森林所有者と林業経営者をつなぐ「森林経営管理制度」のメリットは?
2018/10/19
管理が行き届いていない森林について、市町村が仲介役となることで管理体制を保つ新システム「森林経営管理制度」。来春よりスタートするこの制度の狙いとは?
森林所有者・経営者・市町村
それぞれに多様なメリット
森林経営管理制度の導入により、市町村・森林所有者・林業経営者それぞれに多様な効果を期待することができる。
例えば、市町村にとっては、経営管理されずに放置されていた森林が経済ベースで活用され、地域経済が活性化するというメリットが挙げられる。また、荒廃した林の解消や伐採後の再造林が促進され、土砂災害等の発生リスクが減り、地域住民の安全・安心に寄与するとも考えられる。
森林所有者にとっては、市町村が介在してくれることにより、長期的に、安心して所有森林を任せられる。また、意欲と能力のある林業経営者に、所有森林の経営管理を委ねることで、所有森林からの収益の確保が期待できる。
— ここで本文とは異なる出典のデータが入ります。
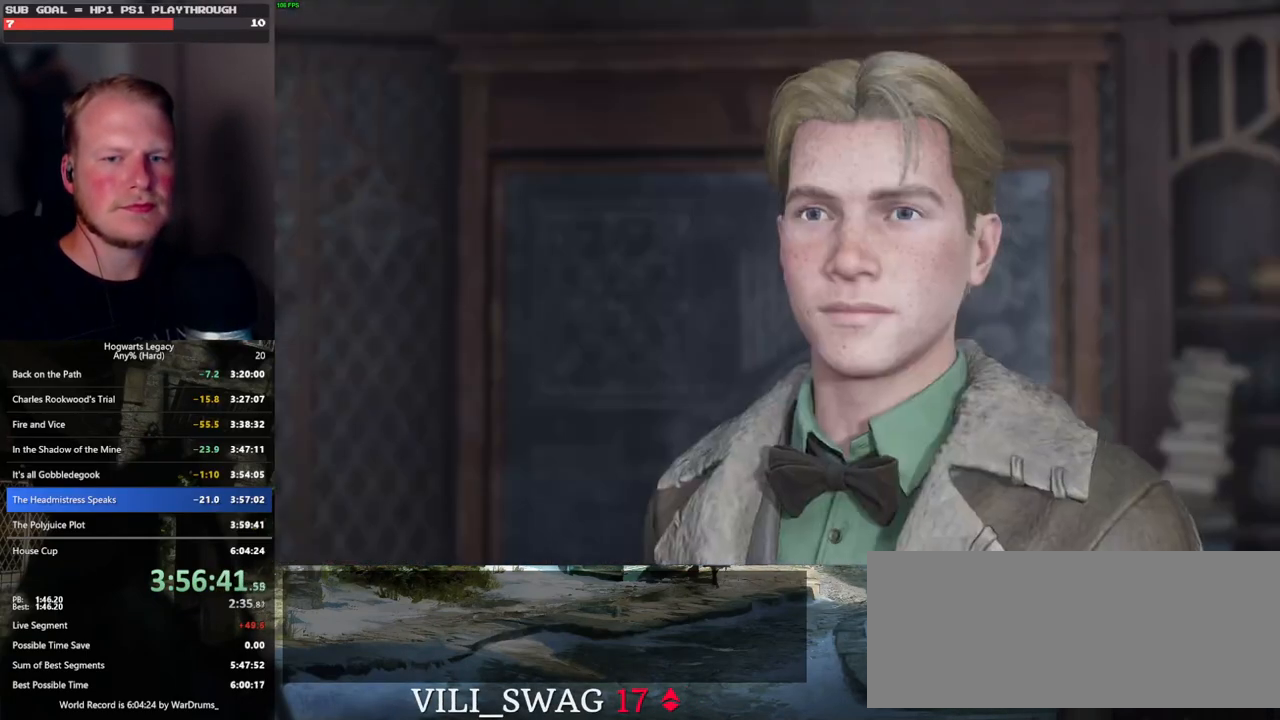
{"keys": ["q", "space"], "mouse": ["wheel"]}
林業経営者にとっては、多数の所有者と長期かつ一括した契約が可能となり、経営規模の拡大や雇用の安定につながる。さらに、これまで手がつけられなかった所有者不明の森林も整備可能になるので、間伐等の施業や、伐採した木を運ぶための林道等の整備も効率的に実施できる。
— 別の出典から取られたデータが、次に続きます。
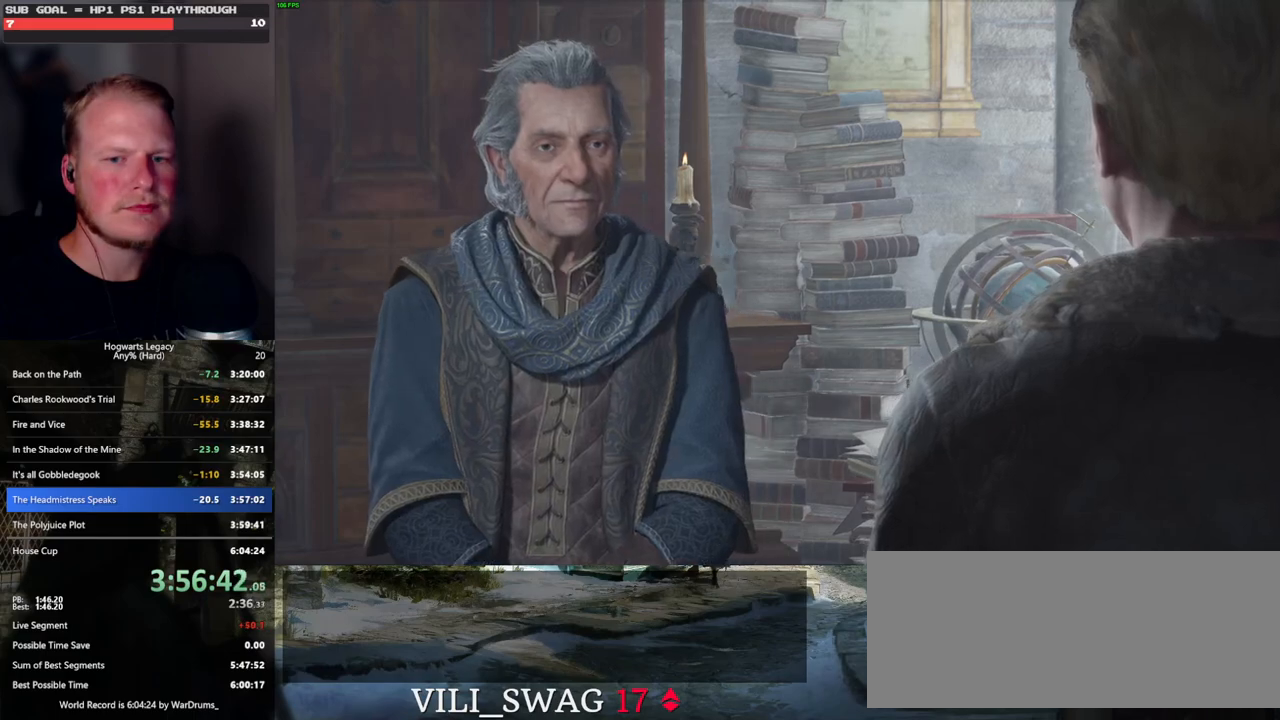
{"keys": ["q", "space"], "mouse": []}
林業の成長産業化という大目標とともに、ステークホルダーそれぞれに旨味のある新制度といえそうだ。
「森林経営管理制度」の狙いは?
「森林経営管理制度」の狙いは、経営管理が行われていない森林について市町村が仲介役となり、森林所有者と林業経営者をつなぐことだ。
出典:林野庁
疑問と回答
林野庁では、森林経営管理制度に寄せられた疑問と回答を公表している。以下、その一部を要約し紹介する。新しい森林管理システムを理解する糸口にもなるものだ。
Q.これまで経営管理してきた所有者から森林を取り上げるのか?
A. いいえ。現在、経営管理されている森林はこれまでどおり、森林所有者による経営管理を支援することとしており、取り上げる(経営管理権を設定する)ことはありません。新たな制度では、現在経営管理が行われていない森林が対象となります。
Q.市町村の方針に所有者が同意しなければ、強権的に経営管理権が設定される措置なのか?
A. いいえ。森林所有者の意向を無視して、経営管理権を設定するものではありません。所有者が不同意の場合の手続の特例は、森林の経営管理が行われていないにも関わらず、所有者の意思表示がない場合などに限られます。
Q.経営管理実施権は、大企業にしか設定されないのか?
A. いいえ。経営管理実施権の設定を受ける林業経営者は、森林所有者や林業従事者の所得向上につながる高い生産性や収益性を有するなど、効率的かつ安定的な林業経営を行うことを目指す者としており、経営規模の大小は問いません。